Rev. Stephanopoulos Brought Religious Aura to Fighting Bimbo Eruptions?

February 20th, 2010 4:22 PM

Felix Gillette of the New York Observer favorably profiled George Stephanopoulos, but the weirdest part came when he tried to suggest that somehow destroying the credibility of any woman claiming an affair with Bill Clinton made him priest-like. Since when does a priest say "forget that sixth commandment, just look away"?

His father was a priest in the Greek Orthodox Church. So too his grandfather. And even years after eschewing the priesthood for politics and media, a sense of emotional reserve befitting a man of the cloth still hangs about him.

Early in his career, that sensibility served him well. In his early 30s, as the communications director for Bill Clinton’s 1992 presidential run, Mr. Stephanopoulos regularly fought to keep the skeletons in Mr. Clinton’s closet from derailing everything.

One moment, it was Gennifer Flowers popping up on the cover of Star, alleging a long affair with Mr. Clinton. The next, it was Connie Hamzy, the Little Rock groupie. Again and again, Mr. Stephanopoulos deftly diffused the "bimbo eruptions," steering countless reporters away from the temptations of the Clinton bedroom story. There has been a wall between public and private life in American politics, the fresh-faced son of a priest argued, and it should be respected.
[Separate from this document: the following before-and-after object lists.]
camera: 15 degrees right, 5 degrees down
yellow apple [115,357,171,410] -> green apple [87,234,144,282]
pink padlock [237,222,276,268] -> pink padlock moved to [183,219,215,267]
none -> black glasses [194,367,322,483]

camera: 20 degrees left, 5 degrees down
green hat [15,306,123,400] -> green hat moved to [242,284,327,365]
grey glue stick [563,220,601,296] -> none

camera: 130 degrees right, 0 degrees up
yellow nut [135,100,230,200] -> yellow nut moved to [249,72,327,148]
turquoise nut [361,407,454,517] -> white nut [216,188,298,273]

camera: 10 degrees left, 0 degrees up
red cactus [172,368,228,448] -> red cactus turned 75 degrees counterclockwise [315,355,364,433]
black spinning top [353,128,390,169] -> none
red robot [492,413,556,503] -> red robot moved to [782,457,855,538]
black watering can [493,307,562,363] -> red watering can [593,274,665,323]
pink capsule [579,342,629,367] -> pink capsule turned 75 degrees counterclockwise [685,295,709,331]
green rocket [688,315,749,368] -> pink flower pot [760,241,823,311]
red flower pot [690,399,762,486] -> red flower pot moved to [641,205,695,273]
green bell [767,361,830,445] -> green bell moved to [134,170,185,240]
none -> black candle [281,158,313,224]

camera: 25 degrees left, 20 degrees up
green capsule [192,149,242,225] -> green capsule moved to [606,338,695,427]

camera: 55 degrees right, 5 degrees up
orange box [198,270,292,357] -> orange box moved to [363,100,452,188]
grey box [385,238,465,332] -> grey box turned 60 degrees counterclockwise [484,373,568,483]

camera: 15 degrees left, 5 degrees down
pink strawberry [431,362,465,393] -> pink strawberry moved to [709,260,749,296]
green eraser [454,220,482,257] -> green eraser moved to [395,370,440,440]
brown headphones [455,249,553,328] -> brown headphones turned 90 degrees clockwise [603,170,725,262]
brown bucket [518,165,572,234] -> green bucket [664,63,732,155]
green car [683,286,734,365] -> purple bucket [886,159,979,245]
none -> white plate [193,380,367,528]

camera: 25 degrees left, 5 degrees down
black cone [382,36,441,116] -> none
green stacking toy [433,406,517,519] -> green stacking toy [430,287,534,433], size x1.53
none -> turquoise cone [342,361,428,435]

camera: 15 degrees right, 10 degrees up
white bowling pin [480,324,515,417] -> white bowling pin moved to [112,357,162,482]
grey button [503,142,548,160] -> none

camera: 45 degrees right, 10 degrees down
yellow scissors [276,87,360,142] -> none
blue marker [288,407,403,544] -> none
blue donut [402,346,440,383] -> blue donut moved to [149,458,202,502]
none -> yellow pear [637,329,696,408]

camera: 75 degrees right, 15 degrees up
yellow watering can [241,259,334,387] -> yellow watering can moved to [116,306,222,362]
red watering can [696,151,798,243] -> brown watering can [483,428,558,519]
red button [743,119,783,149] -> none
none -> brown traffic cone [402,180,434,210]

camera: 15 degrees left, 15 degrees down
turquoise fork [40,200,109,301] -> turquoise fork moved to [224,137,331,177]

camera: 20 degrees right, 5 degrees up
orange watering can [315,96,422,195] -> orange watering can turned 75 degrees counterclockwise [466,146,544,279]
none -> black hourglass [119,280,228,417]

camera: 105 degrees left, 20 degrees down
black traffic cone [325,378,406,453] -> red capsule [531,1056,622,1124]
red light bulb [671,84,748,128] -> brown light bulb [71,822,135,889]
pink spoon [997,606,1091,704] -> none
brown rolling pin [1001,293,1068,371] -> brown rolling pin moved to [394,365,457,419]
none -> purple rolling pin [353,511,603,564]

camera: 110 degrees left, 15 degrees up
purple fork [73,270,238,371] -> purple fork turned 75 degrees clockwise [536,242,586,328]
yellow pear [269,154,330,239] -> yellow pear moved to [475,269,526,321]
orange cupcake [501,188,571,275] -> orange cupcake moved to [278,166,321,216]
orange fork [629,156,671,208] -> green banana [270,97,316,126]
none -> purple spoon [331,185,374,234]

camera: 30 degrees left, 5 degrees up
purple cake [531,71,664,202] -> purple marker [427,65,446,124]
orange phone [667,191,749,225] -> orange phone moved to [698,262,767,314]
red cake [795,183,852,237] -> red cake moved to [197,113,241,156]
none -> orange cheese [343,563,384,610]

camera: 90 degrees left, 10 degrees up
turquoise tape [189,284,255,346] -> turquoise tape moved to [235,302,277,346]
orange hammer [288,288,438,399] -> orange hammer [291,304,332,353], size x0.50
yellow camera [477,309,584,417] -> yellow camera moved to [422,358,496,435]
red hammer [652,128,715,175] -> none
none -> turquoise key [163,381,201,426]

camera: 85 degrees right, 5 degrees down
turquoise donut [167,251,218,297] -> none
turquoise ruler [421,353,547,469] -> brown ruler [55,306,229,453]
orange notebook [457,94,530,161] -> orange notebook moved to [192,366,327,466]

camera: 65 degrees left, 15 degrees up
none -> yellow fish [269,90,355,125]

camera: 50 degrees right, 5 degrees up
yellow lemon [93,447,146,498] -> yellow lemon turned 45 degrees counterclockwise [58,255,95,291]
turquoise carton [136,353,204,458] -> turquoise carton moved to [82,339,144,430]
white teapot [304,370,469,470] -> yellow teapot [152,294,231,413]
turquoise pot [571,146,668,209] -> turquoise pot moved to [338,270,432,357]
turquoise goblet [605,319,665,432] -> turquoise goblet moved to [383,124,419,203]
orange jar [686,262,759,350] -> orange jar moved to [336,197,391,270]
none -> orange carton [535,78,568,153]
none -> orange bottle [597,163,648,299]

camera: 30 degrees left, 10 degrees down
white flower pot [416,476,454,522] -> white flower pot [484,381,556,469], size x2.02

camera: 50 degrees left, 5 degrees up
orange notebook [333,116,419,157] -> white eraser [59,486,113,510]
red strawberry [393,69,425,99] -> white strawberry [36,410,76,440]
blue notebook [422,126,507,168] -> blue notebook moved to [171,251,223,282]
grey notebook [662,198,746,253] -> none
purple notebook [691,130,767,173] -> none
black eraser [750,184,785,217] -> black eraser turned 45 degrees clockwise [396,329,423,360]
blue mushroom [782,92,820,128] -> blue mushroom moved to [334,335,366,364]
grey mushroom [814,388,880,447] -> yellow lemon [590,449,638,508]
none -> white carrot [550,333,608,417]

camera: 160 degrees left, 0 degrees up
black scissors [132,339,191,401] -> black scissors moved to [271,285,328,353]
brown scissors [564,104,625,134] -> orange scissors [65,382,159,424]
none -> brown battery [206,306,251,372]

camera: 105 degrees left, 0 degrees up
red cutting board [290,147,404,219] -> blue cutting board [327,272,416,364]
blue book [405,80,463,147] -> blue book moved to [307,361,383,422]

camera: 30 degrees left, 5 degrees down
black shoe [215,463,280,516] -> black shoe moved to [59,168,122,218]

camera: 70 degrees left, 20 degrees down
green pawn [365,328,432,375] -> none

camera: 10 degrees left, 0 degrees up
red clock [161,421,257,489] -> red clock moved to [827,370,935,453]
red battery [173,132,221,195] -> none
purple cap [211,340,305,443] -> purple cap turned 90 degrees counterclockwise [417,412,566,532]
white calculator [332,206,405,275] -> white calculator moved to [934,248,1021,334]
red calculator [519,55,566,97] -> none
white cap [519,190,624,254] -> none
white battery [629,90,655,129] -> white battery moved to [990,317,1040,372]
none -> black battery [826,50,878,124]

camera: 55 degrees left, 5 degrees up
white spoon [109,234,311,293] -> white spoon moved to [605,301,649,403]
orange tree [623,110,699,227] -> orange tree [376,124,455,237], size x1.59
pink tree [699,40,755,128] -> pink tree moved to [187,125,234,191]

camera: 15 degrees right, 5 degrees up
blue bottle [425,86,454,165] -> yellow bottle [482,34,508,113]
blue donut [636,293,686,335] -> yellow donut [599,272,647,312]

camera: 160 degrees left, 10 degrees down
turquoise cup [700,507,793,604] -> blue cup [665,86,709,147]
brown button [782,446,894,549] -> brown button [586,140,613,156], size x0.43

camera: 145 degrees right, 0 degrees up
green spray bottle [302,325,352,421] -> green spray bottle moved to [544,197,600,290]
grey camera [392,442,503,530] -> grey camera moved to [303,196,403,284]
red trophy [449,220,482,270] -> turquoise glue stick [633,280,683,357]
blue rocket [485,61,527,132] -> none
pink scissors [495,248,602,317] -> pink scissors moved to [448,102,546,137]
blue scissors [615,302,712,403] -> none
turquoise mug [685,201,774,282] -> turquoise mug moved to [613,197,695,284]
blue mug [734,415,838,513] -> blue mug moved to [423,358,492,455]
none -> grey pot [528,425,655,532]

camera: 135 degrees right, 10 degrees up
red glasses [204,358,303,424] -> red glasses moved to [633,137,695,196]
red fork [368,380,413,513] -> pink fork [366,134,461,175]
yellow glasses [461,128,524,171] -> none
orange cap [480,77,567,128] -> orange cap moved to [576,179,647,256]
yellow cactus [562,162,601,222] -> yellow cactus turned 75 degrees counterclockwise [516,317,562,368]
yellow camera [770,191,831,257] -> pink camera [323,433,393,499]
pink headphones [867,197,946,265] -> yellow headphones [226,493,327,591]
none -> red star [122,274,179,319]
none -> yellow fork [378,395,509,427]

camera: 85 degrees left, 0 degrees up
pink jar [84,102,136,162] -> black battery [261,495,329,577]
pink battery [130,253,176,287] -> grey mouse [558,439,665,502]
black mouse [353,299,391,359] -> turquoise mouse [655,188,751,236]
But there are no altar boys in morning television, and no real walls. In the coming weeks and months, to succeed in his new job, Mr. Stephanopoulos must pull off the opposite trick. Instead of burying the messy, private details of American public figures (including his own), his task will be to coax those details to light.

It’s also worth noting that according to George’s own memoir All Too Human, his less-than-spiritual advice to Clinton on debating Jerry Brown late in the 1992 primaries as the odor of Whitewater corruption began to emerge: "The minute you hear the word Hillary, rip his head off." (Italics his.)